What you need to do — Turn the lines of the entries below into a Markdown table with the columns Row and Text, numbering each line in order and leaving out blank lines.

........

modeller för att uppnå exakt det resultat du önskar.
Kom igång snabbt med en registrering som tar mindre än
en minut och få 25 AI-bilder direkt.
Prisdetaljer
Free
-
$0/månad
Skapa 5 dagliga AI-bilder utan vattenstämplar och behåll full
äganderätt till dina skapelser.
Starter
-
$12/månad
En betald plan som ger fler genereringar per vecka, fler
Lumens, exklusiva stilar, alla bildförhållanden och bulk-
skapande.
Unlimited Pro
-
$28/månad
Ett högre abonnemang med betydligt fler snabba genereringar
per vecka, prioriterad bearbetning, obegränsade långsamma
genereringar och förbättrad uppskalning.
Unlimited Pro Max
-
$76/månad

........

Answer to this exercise —
| Row | Text |
|---|---|
| 1 | modeller för att uppnå exakt det resultat du önskar. |
| 2 | Kom igång snabbt med en registrering som tar mindre än |
| 3 | en minut och få 25 AI-bilder direkt. |
| 4 | Prisdetaljer |
| 5 | Free |
| 6 | - |
| 7 | $0/månad |
| 8 | Skapa 5 dagliga AI-bilder utan vattenstämplar och behåll full |
| 9 | äganderätt till dina skapelser. |
| 10 | Starter |
| 11 | - |
| 12 | $12/månad |
| 13 | En betald plan som ger fler genereringar per vecka, fler |
| 14 | Lumens, exklusiva stilar, alla bildförhållanden och bulk- |
| 15 | skapande. |
| 16 | Unlimited Pro |
| 17 | - |
| 18 | $28/månad |
| 19 | Ett högre abonnemang med betydligt fler snabba genereringar |
| 20 | per vecka, prioriterad bearbetning, obegränsade långsamma |
| 21 | genereringar och förbättrad uppskalning. |
| 22 | Unlimited Pro Max |
| 23 | - |
| 24 | $76/månad |